* _Provided text_:
Research Statement - Harvard University

Research Statement

Christopher Carrigan

Doctoral Candidate John F. Kennedy School of Government, Harvard University

Regulation Fellow Penn Program on Regulation, University of Pennsylvania Law School

Research Summary

My research program in public administration and American politics examines the impacts of political influences as well as organizational characteristics on the behavior and performance of government regulatory agencies. Following years of relative obscurity, the highly salient financial, environmental, and public health crises of the past few years have again made regulation a major topic of both scholarly and public attention. The spike in failures associated with regulated industries--including the worldwide financial collapse, the Gulf oil spill, and the Japanese nuclear crisis--have prompted renewed interest in evaluating the ability of current governmental regulatory systems to mitigate the potential for such disasters. Not only has interest in regulation increased, but so too have appeals for regulatory reform, calls which to date have been accompanied by substantial changes in the regulatory infrastructure.

Combining my training in political science and economics as well as my interests in public administration, political institutions, policy, political economy, and organizational economics, my scholarship examines both enduring questions of regulatory politics as well as new topics surfacing as a result of the recent disasters. I have written or am writing on topics ranging from assigning roles to regulatory capture and political control of government agencies in explaining the current disasters to how we can use crises in regulated industries to assess regulatory performance. My research incorporates a variety of methods including statistical analyses, case studies, and formal modeling to bring a well-rounded approach to the study of important questions associated with regulatory policy. Furthermore, my work reflects my view that through the simultaneous review of internal operations, external forces, and historical context, we can more clearly understand the behavior we observe at government agencies. Thus, my scholarship departs from most research in political science and public administration which approaches the study of government agencies from either the perspective of its political principals or its organizational behavior. In the context of the recent spike in failures of regulation, I believe, and my research supports the idea, that more balanced examinations are needed to make good policy choices in structuring agencies for better regulatory performance.

More information on my research is available at .

Dissertation Project

My dissertation project, Regulatory Disaster and the Politics of Federal Agency Design, is focused on examining U.S. regulatory agencies that also simultaneously manage important nonregulatory functions. A central policy question surfacing in the wake of the aforementioned disasters has been how to organize regulating agencies such that they are encouraged to direct sufficient attention to their regulatory functions relative to the other responsibilities which they can be asked to fulfill. For example, the quest to identify the causes of the recent financial crisis

has focused attention on understanding how the Federal Reserve balanced its dual roles to regulate banks and conduct monetary policy. My research examines the effects on agency behavior and performance of such arrangements as well as the political forces that can explain why functions are combined in the first place. To study these issues, I incorporate data on a broad set of government agencies, case studies of the Minerals Management Service (MMS) and the Bureau of Alcohol, Tobacco and Firearms (ATF), and formal theory. I plan to defend my dissertation in April 2012 and continued to revise the associated manuscript for publication by 2014.

Stored data entries
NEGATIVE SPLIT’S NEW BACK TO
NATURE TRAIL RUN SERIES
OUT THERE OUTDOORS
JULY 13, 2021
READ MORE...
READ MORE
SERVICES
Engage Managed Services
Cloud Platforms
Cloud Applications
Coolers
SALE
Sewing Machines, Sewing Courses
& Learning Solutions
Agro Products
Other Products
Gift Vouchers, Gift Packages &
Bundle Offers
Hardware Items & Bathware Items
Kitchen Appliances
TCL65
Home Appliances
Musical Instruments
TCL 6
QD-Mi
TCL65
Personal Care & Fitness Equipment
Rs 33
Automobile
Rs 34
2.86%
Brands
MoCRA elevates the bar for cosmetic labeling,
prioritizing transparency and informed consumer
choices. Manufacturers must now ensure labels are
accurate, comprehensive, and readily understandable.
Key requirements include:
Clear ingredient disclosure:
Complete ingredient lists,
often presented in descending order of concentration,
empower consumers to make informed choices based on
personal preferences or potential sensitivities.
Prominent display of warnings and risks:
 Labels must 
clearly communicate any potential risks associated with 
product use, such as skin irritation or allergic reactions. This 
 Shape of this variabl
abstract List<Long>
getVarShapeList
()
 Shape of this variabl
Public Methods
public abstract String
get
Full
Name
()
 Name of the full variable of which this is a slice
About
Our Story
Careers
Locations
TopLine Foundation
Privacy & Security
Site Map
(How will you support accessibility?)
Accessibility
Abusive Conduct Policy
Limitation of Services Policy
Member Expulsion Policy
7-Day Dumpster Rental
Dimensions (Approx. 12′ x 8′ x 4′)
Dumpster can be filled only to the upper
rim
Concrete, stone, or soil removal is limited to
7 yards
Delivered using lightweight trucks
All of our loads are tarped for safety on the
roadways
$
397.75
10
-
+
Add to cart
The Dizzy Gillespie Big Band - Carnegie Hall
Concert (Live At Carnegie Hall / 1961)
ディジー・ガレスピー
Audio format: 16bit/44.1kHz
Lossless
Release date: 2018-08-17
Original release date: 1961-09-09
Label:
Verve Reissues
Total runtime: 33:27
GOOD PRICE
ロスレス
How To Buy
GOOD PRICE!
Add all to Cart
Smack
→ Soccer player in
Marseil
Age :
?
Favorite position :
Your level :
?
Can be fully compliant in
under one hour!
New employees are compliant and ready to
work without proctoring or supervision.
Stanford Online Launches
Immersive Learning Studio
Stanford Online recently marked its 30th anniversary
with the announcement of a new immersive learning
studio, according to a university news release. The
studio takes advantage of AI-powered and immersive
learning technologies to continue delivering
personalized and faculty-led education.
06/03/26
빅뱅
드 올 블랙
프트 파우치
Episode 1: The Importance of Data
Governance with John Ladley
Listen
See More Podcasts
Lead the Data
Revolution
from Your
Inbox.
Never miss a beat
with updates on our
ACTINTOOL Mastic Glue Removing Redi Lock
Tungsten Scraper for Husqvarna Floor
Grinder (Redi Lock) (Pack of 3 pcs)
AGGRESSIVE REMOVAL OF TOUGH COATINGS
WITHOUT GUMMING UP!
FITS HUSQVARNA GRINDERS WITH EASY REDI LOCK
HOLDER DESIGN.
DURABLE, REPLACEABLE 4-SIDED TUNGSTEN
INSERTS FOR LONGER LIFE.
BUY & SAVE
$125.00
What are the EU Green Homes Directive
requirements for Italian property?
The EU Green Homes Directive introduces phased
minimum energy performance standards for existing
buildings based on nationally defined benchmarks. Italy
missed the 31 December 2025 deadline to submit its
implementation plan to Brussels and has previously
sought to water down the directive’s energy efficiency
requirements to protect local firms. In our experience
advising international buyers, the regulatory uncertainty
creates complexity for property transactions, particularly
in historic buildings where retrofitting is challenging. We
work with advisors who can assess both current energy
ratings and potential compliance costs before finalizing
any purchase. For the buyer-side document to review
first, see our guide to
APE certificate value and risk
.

* _Exercise instructions_:
• a. Answer these questions using the research statement:
(i) What is the title of the dissertation project?
(ii) Which three failures associated with regulated industries does the statement name?
(iii) Which two agencies are the subjects of the dissertation's case studies?
• b. Pick out every line in the rows that contains the string "ingredient", and copy each one. Case counts.

* _Solutions to the problems_:
• a.
(i) Regulatory Disaster and the Politics of Federal Agency Design
(ii) The worldwide financial collapse, the Gulf oil spill, and the Japanese nuclear crisis
(iii) The Minerals Management Service (MMS) and the Bureau of Alcohol, Tobacco and Firearms (ATF)

• b.
Clear ingredient disclosure:
Complete ingredient lists,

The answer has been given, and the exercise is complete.